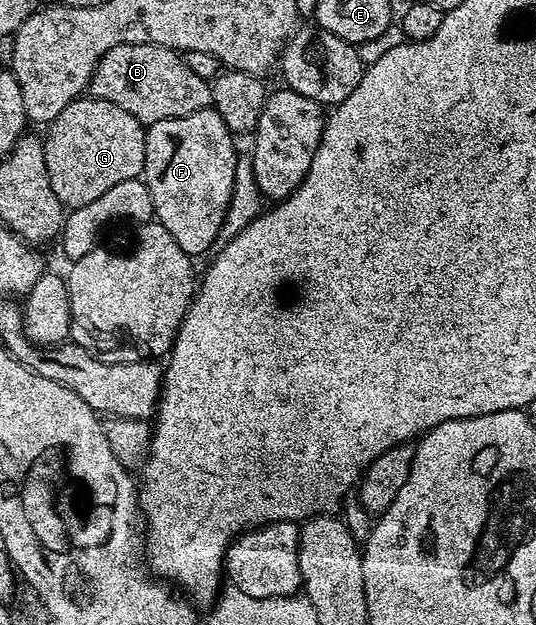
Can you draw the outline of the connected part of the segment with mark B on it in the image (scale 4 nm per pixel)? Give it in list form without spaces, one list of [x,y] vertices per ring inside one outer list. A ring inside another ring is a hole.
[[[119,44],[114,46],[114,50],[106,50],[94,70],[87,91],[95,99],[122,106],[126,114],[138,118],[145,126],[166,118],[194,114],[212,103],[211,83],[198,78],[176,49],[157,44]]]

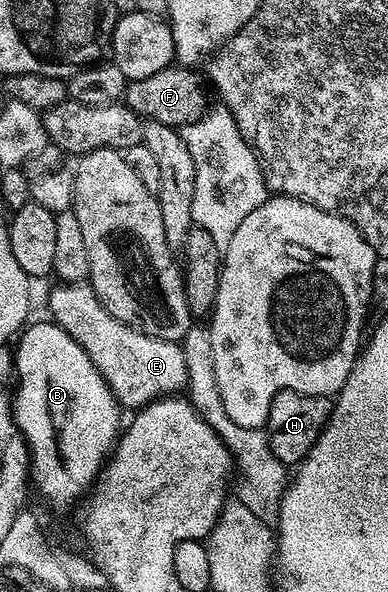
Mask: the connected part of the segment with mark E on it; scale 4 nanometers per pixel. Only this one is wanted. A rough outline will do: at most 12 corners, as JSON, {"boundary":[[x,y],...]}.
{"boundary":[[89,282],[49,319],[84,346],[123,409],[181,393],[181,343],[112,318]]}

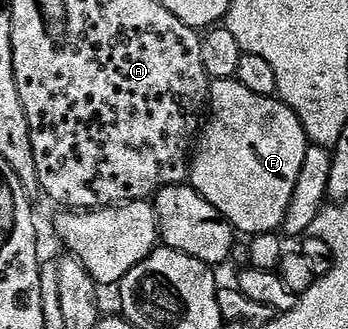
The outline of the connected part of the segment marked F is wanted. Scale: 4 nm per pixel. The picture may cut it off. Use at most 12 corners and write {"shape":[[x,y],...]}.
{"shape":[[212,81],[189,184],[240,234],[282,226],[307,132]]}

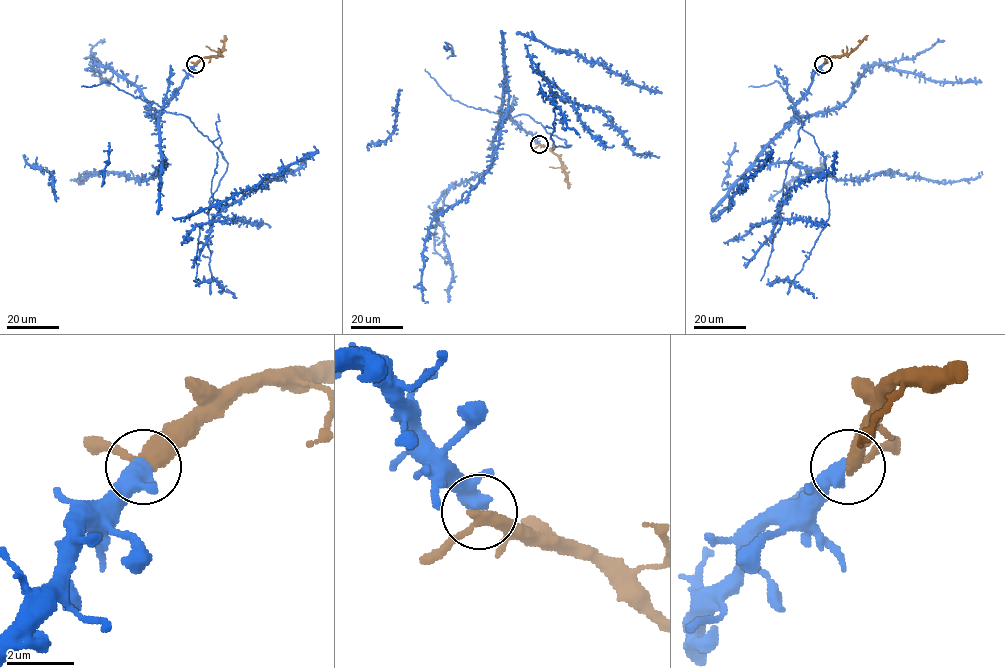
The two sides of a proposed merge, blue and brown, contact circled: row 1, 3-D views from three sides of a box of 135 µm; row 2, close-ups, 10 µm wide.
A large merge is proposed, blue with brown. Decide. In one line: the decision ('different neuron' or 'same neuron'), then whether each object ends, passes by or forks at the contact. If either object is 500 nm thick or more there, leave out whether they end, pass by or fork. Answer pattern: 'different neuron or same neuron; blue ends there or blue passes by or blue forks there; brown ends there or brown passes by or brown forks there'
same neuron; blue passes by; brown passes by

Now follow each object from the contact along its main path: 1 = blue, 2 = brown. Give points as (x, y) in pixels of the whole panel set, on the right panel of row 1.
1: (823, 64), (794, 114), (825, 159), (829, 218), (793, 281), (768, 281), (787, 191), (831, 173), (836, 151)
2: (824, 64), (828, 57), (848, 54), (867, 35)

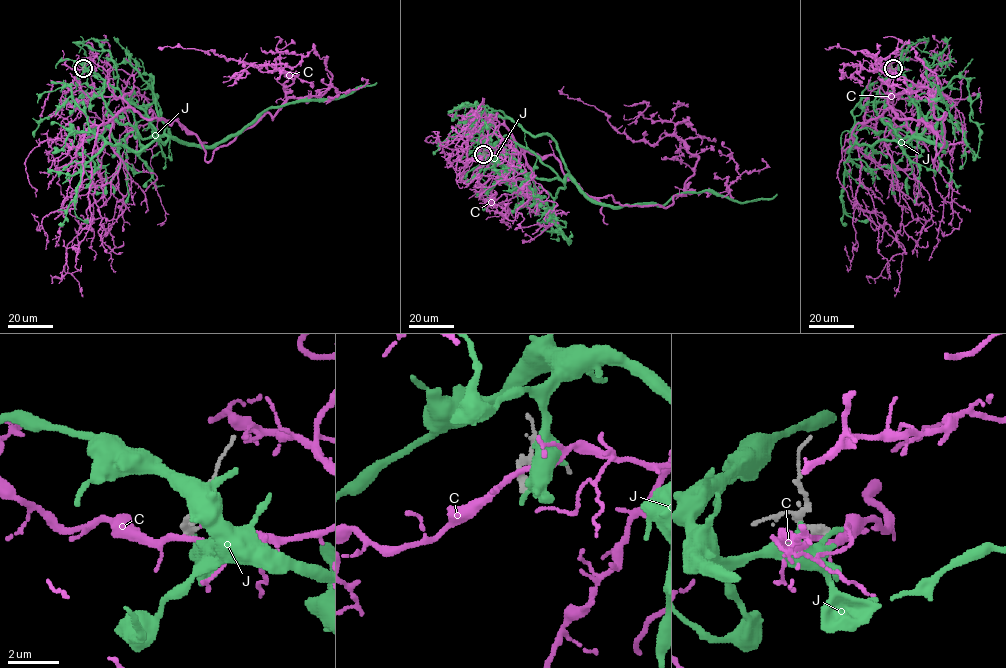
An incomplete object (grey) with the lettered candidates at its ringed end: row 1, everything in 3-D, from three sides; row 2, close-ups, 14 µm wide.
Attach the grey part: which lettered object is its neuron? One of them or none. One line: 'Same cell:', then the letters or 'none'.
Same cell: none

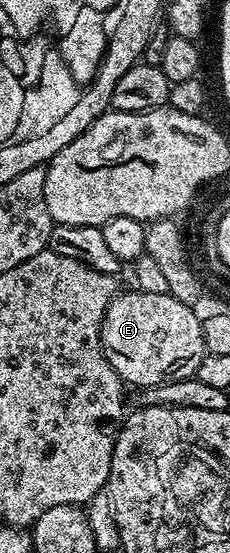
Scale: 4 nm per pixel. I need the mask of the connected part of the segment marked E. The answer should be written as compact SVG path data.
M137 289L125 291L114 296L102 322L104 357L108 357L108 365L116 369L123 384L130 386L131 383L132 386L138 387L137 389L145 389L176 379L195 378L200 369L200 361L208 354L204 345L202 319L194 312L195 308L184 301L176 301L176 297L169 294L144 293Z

▶ DIRECTIONS FOR THIS TASK: Filter on the word "wide": copy each matching line from the entries above.

▶ YOUR RESPONSE:
The two sides of a proposed merge, blue and brown, contact circled: row 1, 3-D views from three sides of a box of 135 µm; row 2, close-ups, 10 µm wide.
An incomplete object (grey) with the lettered candidates at its ringed end: row 1, everything in 3-D, from three sides; row 2, close-ups, 14 µm wide.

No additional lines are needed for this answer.